Forget the talk of silver linings. Tariffs may occasionally shift some production northward, as in the cocoa and chocolate supply chain, but these are rare exceptions. The real story is one of uncertainty, rising input costs and declining production volumes.
Consumers will feel it at the checkout. That means Canadians could soon be paying more for everyday staples—from bread and pasta to cooking oils and packaged goods—even if those products are made at home. But the damage doesn’t stop there; tariffs also wreak havoc upstream, disrupting input sourcing, contract logistics and production planning. Expect more volatility in prices, sporadic availability of staple ingredients and even empty shelves for certain products.
Compounding this are retaliatory tariffs and ripple effects through global supply chains. Many Canadian food manufacturers depend on imported inputs—machinery, additives, packaging—that are themselves caught in the crossfire. Inflationary pressures will persist, even if headline food inflation slows. These ripple effects are serious, but what makes them catastrophic is Ottawa’s failure to act. What’s most alarming isn’t the tariff itself, but the absence of a coordinated Canadian response.
Washington gave plenty of notice. And yet, no contingency plan emerged, no strategy was communicated and no evidence of serious negotiation surfaced.
Supporters of Bill C-202, which extends tariff protections for supply-managed sectors such as dairy and poultry, may take solace in the temporary shielding it provides. But that’s little comfort for the rest of the agri-food economy, and let’s not pretend supply management is immune to geopolitical pushback. It is, at best, a partial solution in an increasingly complex trade environment.
The bottom line: Canada once led in global trade diplomacy. Today, we are reactive, overly reliant on past frameworks and slow to acknowledge that trade has become a geopolitical chessboard, not a rules-based playground.
The agri-food sector—which accounts for nearly one in nine jobs and close to seven per cent of Canada’s GDP—deserves more than summer recesses and bureaucratic platitudes. It requires decisive leadership, policy agility and a proactive strategy to preserve market access and stabilize domestic food systems.

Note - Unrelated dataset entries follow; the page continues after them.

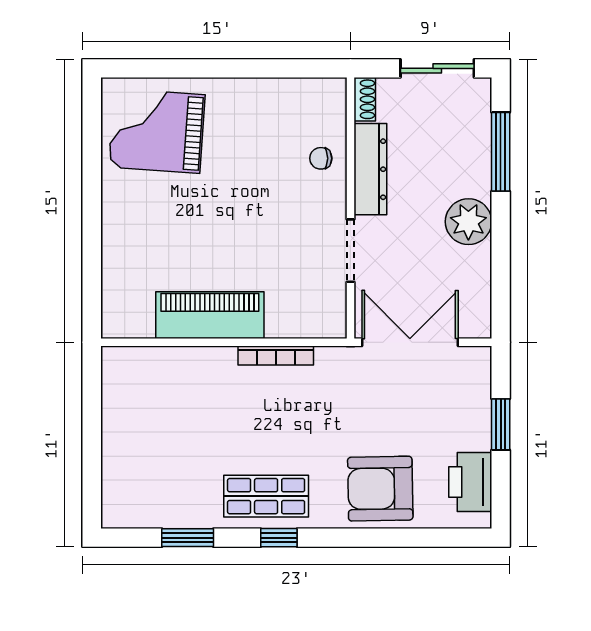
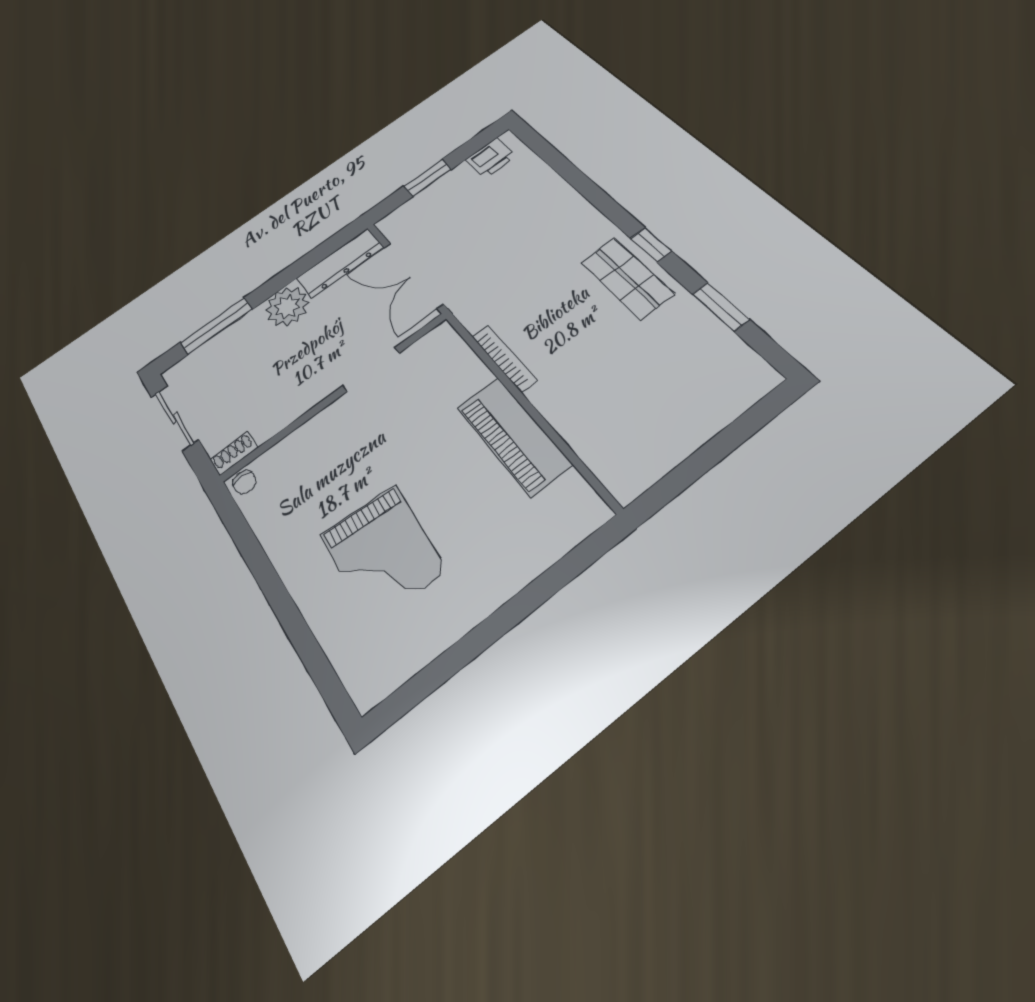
grand piano: (157, 131) -> (383, 553), moved
chair: (321, 158) -> (245, 482), moved
dresser: (370, 169) -> (340, 263), moved, turned 180
printer: (470, 482) -> (491, 158), width x0.73, depth x0.84
armchair: (380, 489) -> (545, 211), removed

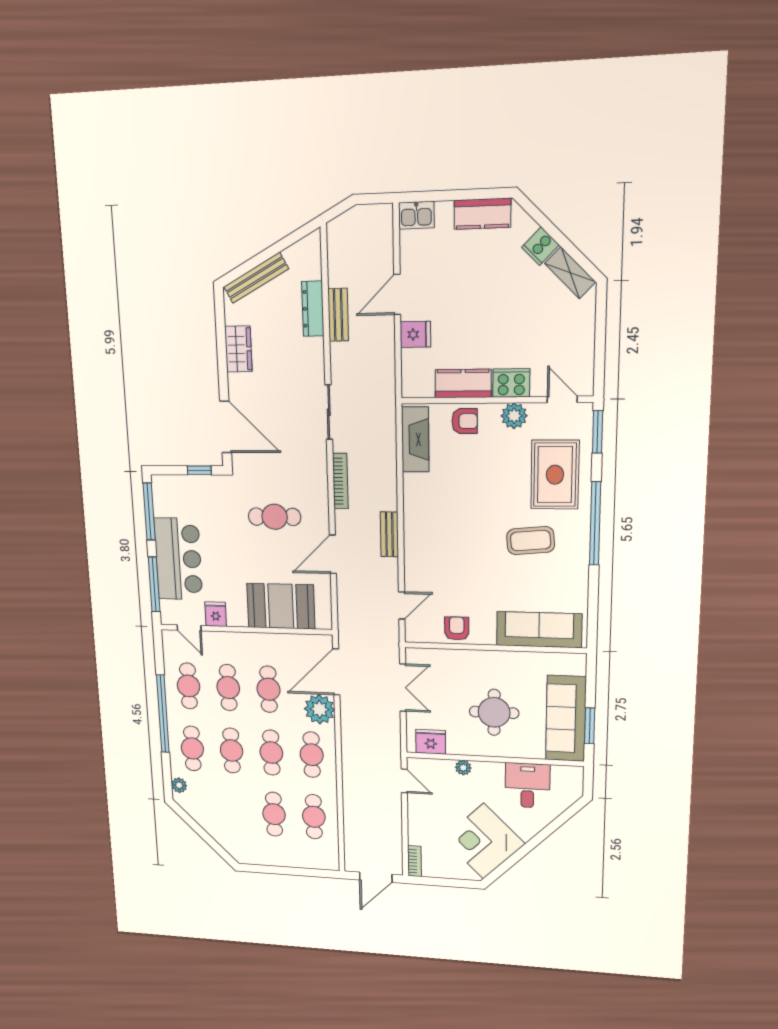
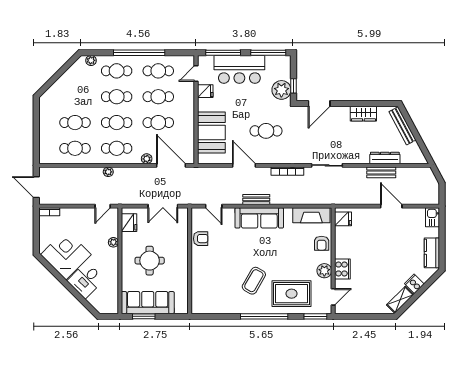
fridge: (415, 334) -> (343, 219), moved, turned -90
kitchen counter: (463, 383) -> (342, 242), removed
door: (226, 427) -> (319, 104), width x0.73
plant: (207, 490) -> (281, 90), added
cafe table: (275, 517) -> (266, 131), turned 90
coffee table: (531, 541) -> (254, 281), turned 35
sofa: (539, 630) -> (259, 218), moved, turned 90
plant: (319, 709) -> (147, 159), width x0.53, depth x0.53
plant: (349, 769) -> (108, 172), added
desk: (527, 785) -> (86, 280), moved, turned 135

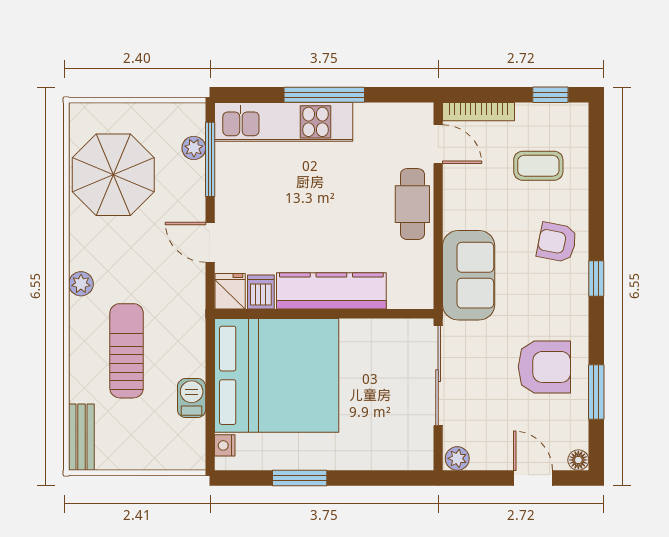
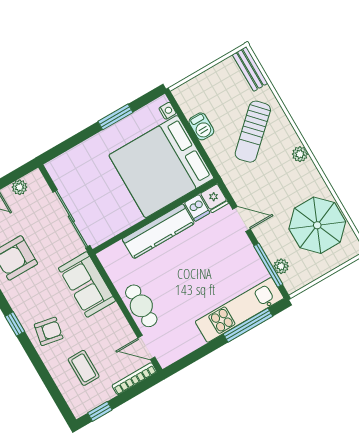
window: (324, 95) -> (248, 325), moved
coffee table: (538, 166) -> (84, 368), turned 90
sun lounger: (127, 351) -> (253, 132), turned 47
plant: (457, 458) -> (20, 187), moved

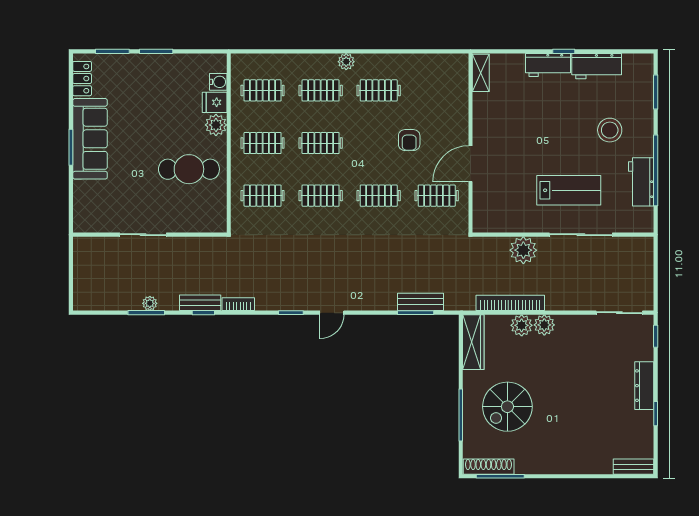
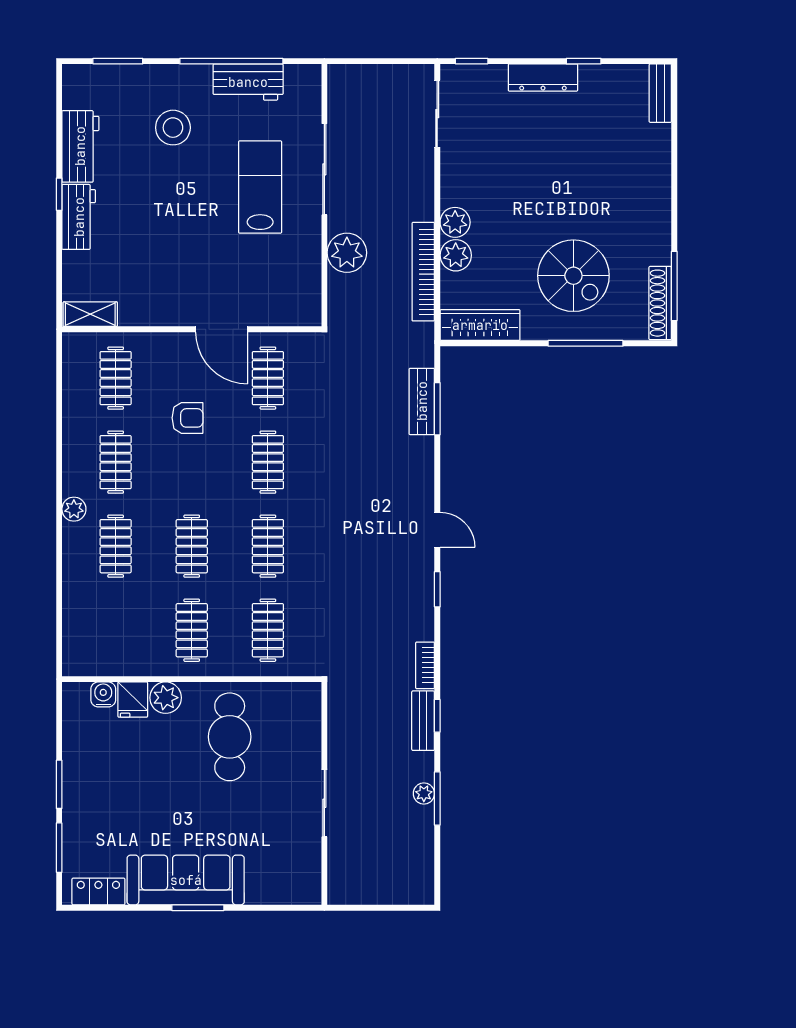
clothes rail: (263, 90) -> (116, 378), moved

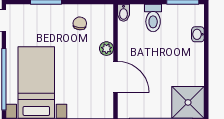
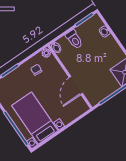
plant: (106, 49) -> (46, 53), moved
door: (116, 77) -> (76, 85), swing flipped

If Carney hopes to reset the narrative this fall, he’ll need to do far more than issue statements. Targeted tariff relief, short-term support for exposed sectors and a clear diplomatic pathway with Washington must be top priorities. Without this, more markets will close, more family farms will shutter and more grocery bills will climb.
Dr. Sylvain Charlebois is a Canadian professor and researcher in food distribution and policy. He is senior director of the Agri-Food Analytics Lab at Dalhousie University and co-host of The Food Professor Podcast. He is frequently cited in the media for his insights on food prices, agricultural trends, and the global food supply chain.